The tentative agreement to end the war in Iran and reopen the Strait of Hormuz is good news for the global economy. But even as oil prices dropped Monday, many questions remain about when and how it will start flowing again through the world's most vital artery for energy shipments. This was reported by Qazaqyia.kz citing Associated Press.
Before the war, the strait carried a fifth of the world's crude oil. Now, it will take time for hundreds of ships trapped in the Persian Gulf to exit through the narrow strait. And Gulf oil producers that throttled back production will need time to get the oil moving again. Analysts also say ship captains may take their time to decide if passage is safe and that the threat of attack from Iran has truly receded.
All told, oil prices, inflation and energy flows simply won't see an immediate return to what they were before the war — not for weeks or even months. And that's assuming the deal, set to be signed Friday, proves durable. Details hadn't been released.
Even if the Strait is completely open, it will take time for tankers to enter, load, and make the journey to Asian countries — the chief customers for Gulf oil from Saudi Arabia, Iraq, Bahrain, the United Arab Emirates, Kuwait and Oman.
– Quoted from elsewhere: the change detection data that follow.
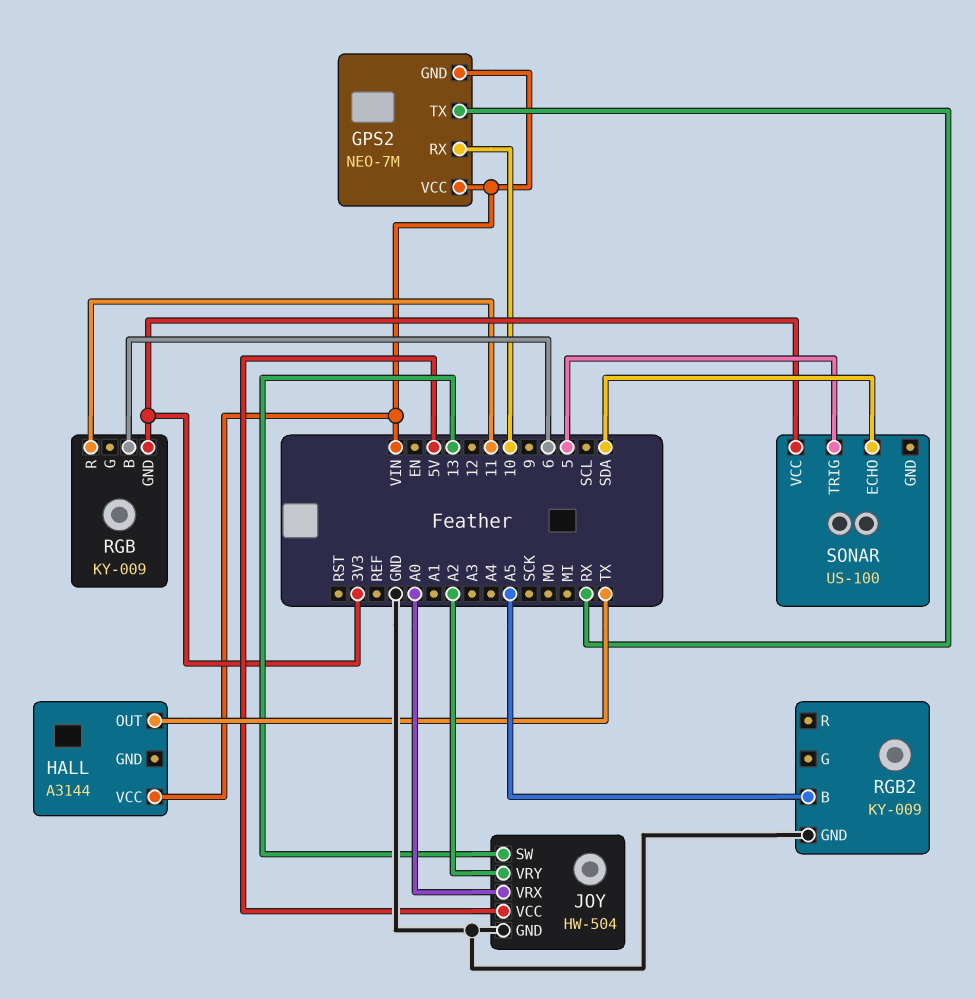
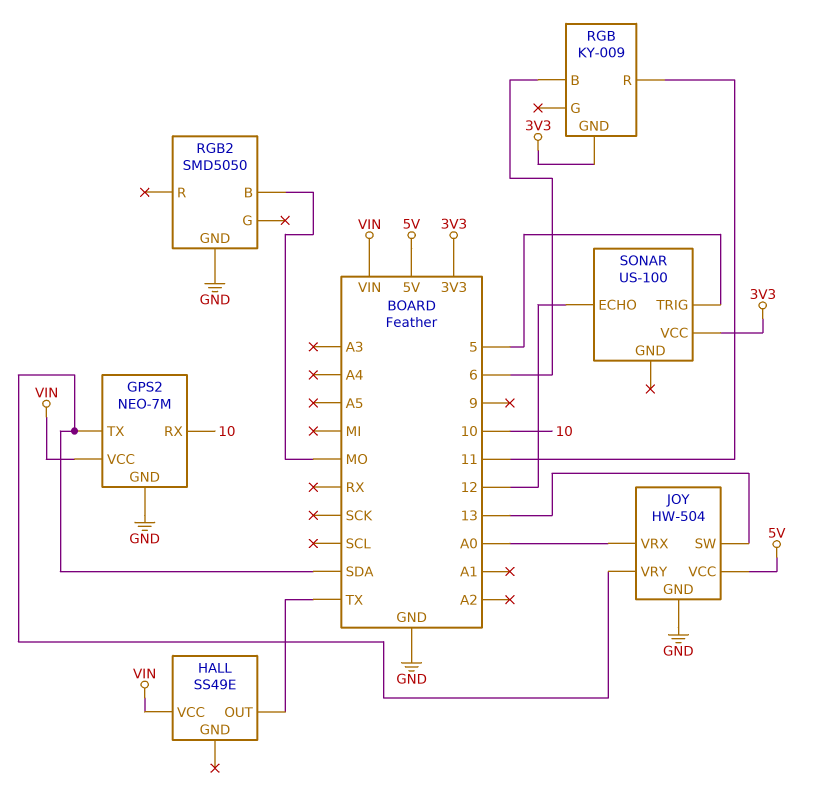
GPS2 pin GND: VIN -> GND
GPS2 pin TX: RX -> SDA
HALL: A3144 -> SS49E
JOY pin VRY: A2 -> SDA
RGB2: KY-009 -> SMD5050
RGB2 pin B: A5 -> MO
SONAR pin ECHO: SDA -> 12

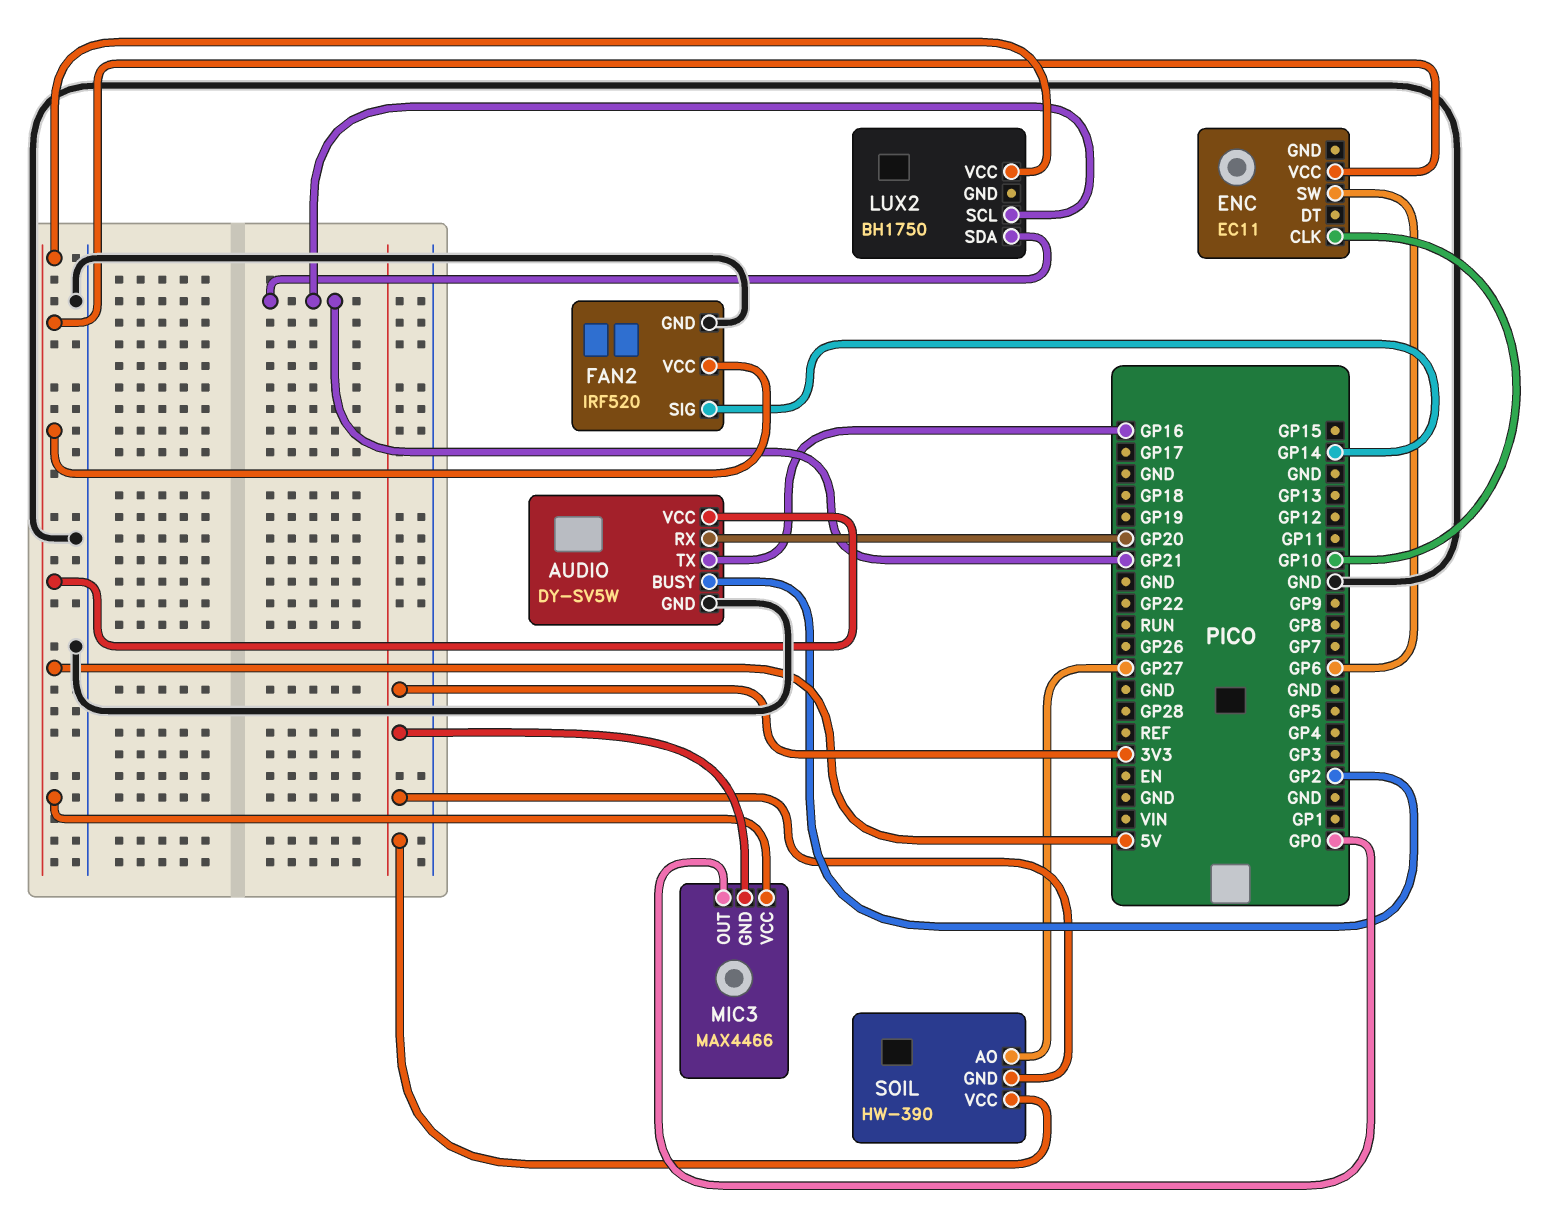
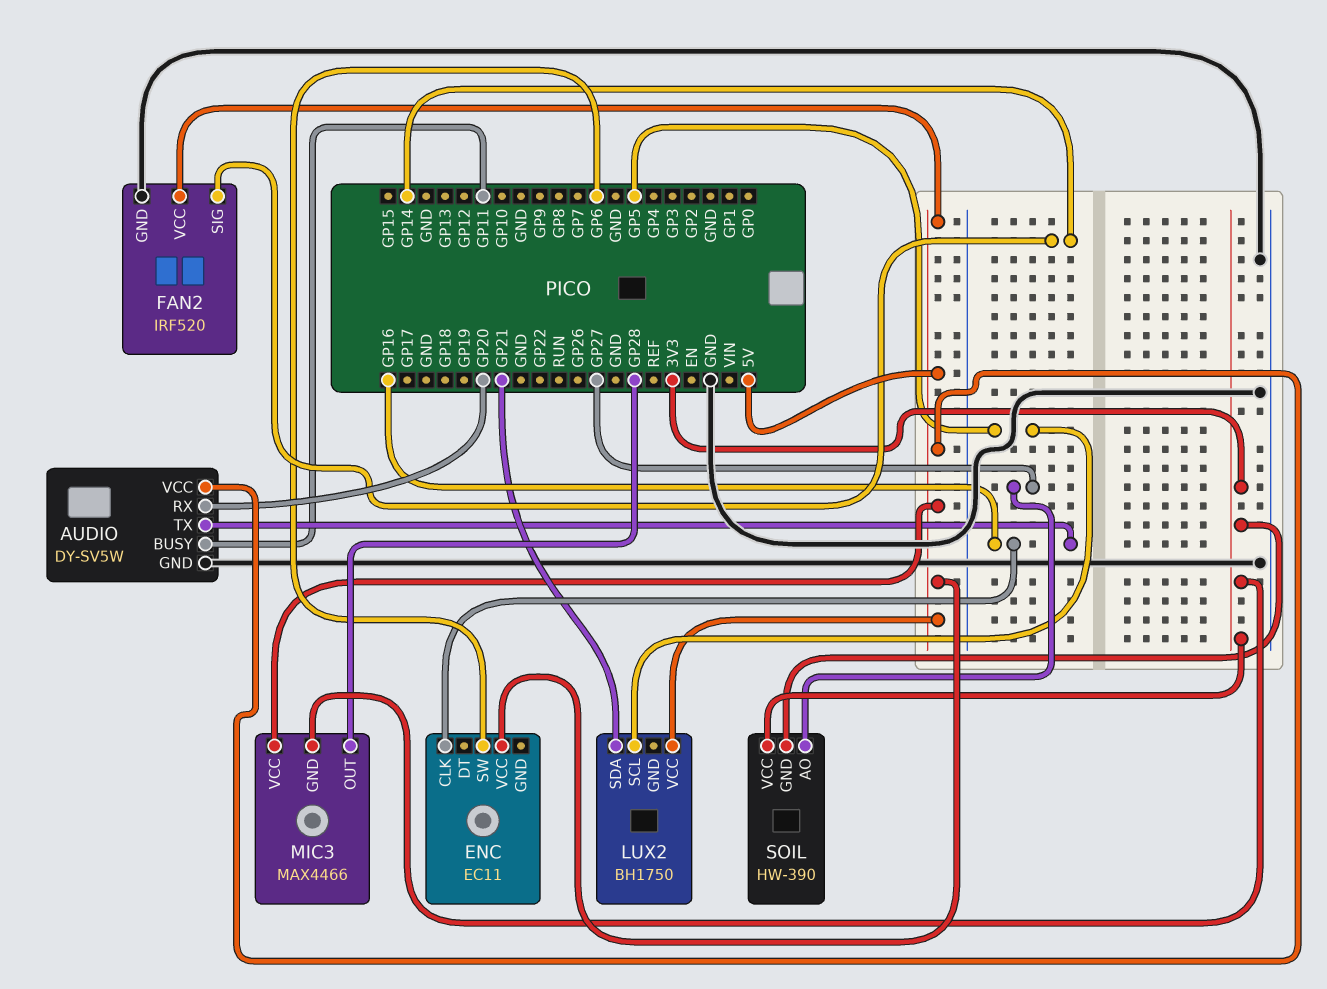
AUDIO pin BUSY: GP2 -> GP11
ENC pin CLK: GP10 -> GP16
LUX2 pin SCL: GP21 -> GP5
MIC3 pin OUT: GP0 -> GP28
A trip to Japan and back can take 45 to 50 days.
Captains, insurers and owners may take their time in attempting passage, given the volatile situation.
"Operationally, the sector is not rushing back," wrote Richard Meade, editor-in-chief of shipping data and analysis company Lloyd's List, noting that many warn mine clearance and a return to use of the internationally recognized transit lanes "are prerequisites for safe navigation."